What is needed is an exact printout of all the data.

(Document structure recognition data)
Content starts

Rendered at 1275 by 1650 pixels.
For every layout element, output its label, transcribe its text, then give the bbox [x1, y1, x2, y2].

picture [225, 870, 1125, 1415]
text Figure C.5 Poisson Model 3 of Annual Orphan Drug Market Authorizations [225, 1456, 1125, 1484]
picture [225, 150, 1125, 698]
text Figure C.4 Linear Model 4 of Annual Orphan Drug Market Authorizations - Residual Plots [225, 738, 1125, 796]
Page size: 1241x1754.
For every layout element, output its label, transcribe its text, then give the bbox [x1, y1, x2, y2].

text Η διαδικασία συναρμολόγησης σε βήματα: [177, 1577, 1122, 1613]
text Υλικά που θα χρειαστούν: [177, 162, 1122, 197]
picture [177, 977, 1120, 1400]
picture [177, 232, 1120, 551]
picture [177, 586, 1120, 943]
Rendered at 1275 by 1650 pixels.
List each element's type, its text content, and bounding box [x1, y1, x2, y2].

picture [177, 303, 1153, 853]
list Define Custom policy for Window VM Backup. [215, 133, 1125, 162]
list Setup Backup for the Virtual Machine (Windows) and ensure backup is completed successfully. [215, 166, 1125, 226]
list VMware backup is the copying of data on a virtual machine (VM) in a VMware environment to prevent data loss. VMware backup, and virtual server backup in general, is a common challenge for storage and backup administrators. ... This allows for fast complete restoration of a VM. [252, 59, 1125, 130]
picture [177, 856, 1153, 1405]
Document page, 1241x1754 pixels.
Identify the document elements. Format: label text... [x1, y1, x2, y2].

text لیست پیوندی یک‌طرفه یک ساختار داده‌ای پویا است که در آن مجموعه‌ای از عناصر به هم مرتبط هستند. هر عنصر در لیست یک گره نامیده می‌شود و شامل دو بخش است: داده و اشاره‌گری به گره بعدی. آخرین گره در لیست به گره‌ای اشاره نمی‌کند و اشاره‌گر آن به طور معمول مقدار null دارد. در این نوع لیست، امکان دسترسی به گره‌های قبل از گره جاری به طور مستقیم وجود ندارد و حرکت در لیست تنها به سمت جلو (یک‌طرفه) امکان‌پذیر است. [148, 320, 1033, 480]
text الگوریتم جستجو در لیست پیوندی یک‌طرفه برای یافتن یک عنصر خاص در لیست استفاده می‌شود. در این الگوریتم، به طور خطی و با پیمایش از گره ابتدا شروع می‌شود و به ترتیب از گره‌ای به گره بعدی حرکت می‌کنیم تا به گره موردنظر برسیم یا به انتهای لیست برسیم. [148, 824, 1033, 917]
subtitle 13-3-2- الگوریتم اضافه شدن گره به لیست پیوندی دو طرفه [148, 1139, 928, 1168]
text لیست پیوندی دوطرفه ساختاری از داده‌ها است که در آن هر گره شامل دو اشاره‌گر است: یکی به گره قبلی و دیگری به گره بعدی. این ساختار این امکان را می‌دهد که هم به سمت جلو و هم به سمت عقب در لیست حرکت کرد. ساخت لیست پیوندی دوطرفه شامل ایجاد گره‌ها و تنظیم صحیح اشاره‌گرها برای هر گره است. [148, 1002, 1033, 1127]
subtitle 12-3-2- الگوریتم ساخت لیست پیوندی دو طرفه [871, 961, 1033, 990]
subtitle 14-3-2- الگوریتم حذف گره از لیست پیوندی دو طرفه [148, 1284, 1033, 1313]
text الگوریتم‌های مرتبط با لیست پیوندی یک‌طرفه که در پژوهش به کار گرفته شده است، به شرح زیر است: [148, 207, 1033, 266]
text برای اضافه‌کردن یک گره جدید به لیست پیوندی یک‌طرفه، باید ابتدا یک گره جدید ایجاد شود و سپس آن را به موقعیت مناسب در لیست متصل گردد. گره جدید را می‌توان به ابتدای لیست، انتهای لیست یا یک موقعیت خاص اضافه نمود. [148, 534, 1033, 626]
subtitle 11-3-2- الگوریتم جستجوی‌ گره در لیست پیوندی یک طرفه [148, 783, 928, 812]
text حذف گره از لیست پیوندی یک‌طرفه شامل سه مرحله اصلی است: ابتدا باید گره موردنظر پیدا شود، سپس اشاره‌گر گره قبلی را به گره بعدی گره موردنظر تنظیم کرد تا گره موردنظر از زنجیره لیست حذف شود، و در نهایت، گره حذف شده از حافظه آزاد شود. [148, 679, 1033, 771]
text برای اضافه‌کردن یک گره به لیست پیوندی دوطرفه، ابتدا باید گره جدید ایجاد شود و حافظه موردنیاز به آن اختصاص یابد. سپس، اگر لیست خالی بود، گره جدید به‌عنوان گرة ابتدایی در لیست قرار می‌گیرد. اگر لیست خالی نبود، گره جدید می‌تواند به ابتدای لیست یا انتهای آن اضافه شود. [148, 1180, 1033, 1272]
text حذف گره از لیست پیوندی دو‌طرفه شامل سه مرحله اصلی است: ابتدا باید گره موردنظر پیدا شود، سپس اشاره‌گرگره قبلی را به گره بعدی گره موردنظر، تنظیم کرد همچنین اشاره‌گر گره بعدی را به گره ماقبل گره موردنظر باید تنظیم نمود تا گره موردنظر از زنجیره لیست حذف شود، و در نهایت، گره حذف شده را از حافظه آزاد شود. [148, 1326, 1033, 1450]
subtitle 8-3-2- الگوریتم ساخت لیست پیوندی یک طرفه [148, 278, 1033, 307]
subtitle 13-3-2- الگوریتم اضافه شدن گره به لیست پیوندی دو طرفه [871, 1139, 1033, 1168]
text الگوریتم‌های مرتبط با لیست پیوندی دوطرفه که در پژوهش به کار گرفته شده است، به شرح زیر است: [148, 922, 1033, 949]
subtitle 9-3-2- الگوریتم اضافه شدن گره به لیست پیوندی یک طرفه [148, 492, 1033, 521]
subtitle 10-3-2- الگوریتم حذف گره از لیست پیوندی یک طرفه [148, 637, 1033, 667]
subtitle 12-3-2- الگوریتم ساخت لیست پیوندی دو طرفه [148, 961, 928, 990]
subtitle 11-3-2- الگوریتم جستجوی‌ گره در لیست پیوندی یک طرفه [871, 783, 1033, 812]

Content ends

**Exercise solution**
Rendered at 1275 by 1650 pixels.
For every layout element, output its label, transcribe its text, then give the bbox [x1, y1, x2, y2].

picture [225, 870, 1125, 1415]
text Figure C.5 Poisson Model 3 of Annual Orphan Drug Market Authorizations [225, 1456, 1125, 1484]
picture [225, 150, 1125, 698]
text Figure C.4 Linear Model 4 of Annual Orphan Drug Market Authorizations - Residual Plots [225, 738, 1125, 796]
Page size: 1241x1754.
For every layout element, output its label, transcribe its text, then give the bbox [x1, y1, x2, y2].

text Η διαδικασία συναρμολόγησης σε βήματα: [177, 1577, 1122, 1613]
text Υλικά που θα χρειαστούν: [177, 162, 1122, 197]
picture [177, 977, 1120, 1400]
picture [177, 232, 1120, 551]
picture [177, 586, 1120, 943]
Rendered at 1275 by 1650 pixels.
List each element's type, its text content, and bounding box [x1, y1, x2, y2].

picture [177, 303, 1153, 853]
list Define Custom policy for Window VM Backup. [215, 133, 1125, 162]
list Setup Backup for the Virtual Machine (Windows) and ensure backup is completed successfully. [215, 166, 1125, 226]
list VMware backup is the copying of data on a virtual machine (VM) in a VMware environment to prevent data loss. VMware backup, and virtual server backup in general, is a common challenge for storage and backup administrators. ... This allows for fast complete restoration of a VM. [252, 59, 1125, 130]
picture [177, 856, 1153, 1405]
Document page, 1241x1754 pixels.
Identify the document elements. Format: label text... [x1, y1, x2, y2].

text لیست پیوندی یک‌طرفه یک ساختار داده‌ای پویا است که در آن مجموعه‌ای از عناصر به هم مرتبط هستند. هر عنصر در لیست یک گره نامیده می‌شود و شامل دو بخش است: داده و اشاره‌گری به گره بعدی. آخرین گره در لیست به گره‌ای اشاره نمی‌کند و اشاره‌گر آن به طور معمول مقدار null دارد. در این نوع لیست، امکان دسترسی به گره‌های قبل از گره جاری به طور مستقیم وجود ندارد و حرکت در لیست تنها به سمت جلو (یک‌طرفه) امکان‌پذیر است. [148, 320, 1033, 480]
text الگوریتم جستجو در لیست پیوندی یک‌طرفه برای یافتن یک عنصر خاص در لیست استفاده می‌شود. در این الگوریتم، به طور خطی و با پیمایش از گره ابتدا شروع می‌شود و به ترتیب از گره‌ای به گره بعدی حرکت می‌کنیم تا به گره موردنظر برسیم یا به انتهای لیست برسیم. [148, 824, 1033, 917]
subtitle 13-3-2- الگوریتم اضافه شدن گره به لیست پیوندی دو طرفه [148, 1139, 928, 1168]
text لیست پیوندی دوطرفه ساختاری از داده‌ها است که در آن هر گره شامل دو اشاره‌گر است: یکی به گره قبلی و دیگری به گره بعدی. این ساختار این امکان را می‌دهد که هم به سمت جلو و هم به سمت عقب در لیست حرکت کرد. ساخت لیست پیوندی دوطرفه شامل ایجاد گره‌ها و تنظیم صحیح اشاره‌گرها برای هر گره است. [148, 1002, 1033, 1127]
subtitle 12-3-2- الگوریتم ساخت لیست پیوندی دو طرفه [871, 961, 1033, 990]
subtitle 14-3-2- الگوریتم حذف گره از لیست پیوندی دو طرفه [148, 1284, 1033, 1313]
text الگوریتم‌های مرتبط با لیست پیوندی یک‌طرفه که در پژوهش به کار گرفته شده است، به شرح زیر است: [148, 207, 1033, 266]
text برای اضافه‌کردن یک گره جدید به لیست پیوندی یک‌طرفه، باید ابتدا یک گره جدید ایجاد شود و سپس آن را به موقعیت مناسب در لیست متصل گردد. گره جدید را می‌توان به ابتدای لیست، انتهای لیست یا یک موقعیت خاص اضافه نمود. [148, 534, 1033, 626]
subtitle 11-3-2- الگوریتم جستجوی‌ گره در لیست پیوندی یک طرفه [148, 783, 928, 812]
text حذف گره از لیست پیوندی یک‌طرفه شامل سه مرحله اصلی است: ابتدا باید گره موردنظر پیدا شود، سپس اشاره‌گر گره قبلی را به گره بعدی گره موردنظر تنظیم کرد تا گره موردنظر از زنجیره لیست حذف شود، و در نهایت، گره حذف شده از حافظه آزاد شود. [148, 679, 1033, 771]
text برای اضافه‌کردن یک گره به لیست پیوندی دوطرفه، ابتدا باید گره جدید ایجاد شود و حافظه موردنیاز به آن اختصاص یابد. سپس، اگر لیست خالی بود، گره جدید به‌عنوان گرة ابتدایی در لیست قرار می‌گیرد. اگر لیست خالی نبود، گره جدید می‌تواند به ابتدای لیست یا انتهای آن اضافه شود. [148, 1180, 1033, 1272]
text حذف گره از لیست پیوندی دو‌طرفه شامل سه مرحله اصلی است: ابتدا باید گره موردنظر پیدا شود، سپس اشاره‌گرگره قبلی را به گره بعدی گره موردنظر، تنظیم کرد همچنین اشاره‌گر گره بعدی را به گره ماقبل گره موردنظر باید تنظیم نمود تا گره موردنظر از زنجیره لیست حذف شود، و در نهایت، گره حذف شده را از حافظه آزاد شود. [148, 1326, 1033, 1450]
subtitle 8-3-2- الگوریتم ساخت لیست پیوندی یک طرفه [148, 278, 1033, 307]
subtitle 13-3-2- الگوریتم اضافه شدن گره به لیست پیوندی دو طرفه [871, 1139, 1033, 1168]
text الگوریتم‌های مرتبط با لیست پیوندی دوطرفه که در پژوهش به کار گرفته شده است، به شرح زیر است: [148, 922, 1033, 949]
subtitle 9-3-2- الگوریتم اضافه شدن گره به لیست پیوندی یک طرفه [148, 492, 1033, 521]
subtitle 10-3-2- الگوریتم حذف گره از لیست پیوندی یک طرفه [148, 637, 1033, 667]
subtitle 12-3-2- الگوریتم ساخت لیست پیوندی دو طرفه [148, 961, 928, 990]
subtitle 11-3-2- الگوریتم جستجوی‌ گره در لیست پیوندی یک طرفه [871, 783, 1033, 812]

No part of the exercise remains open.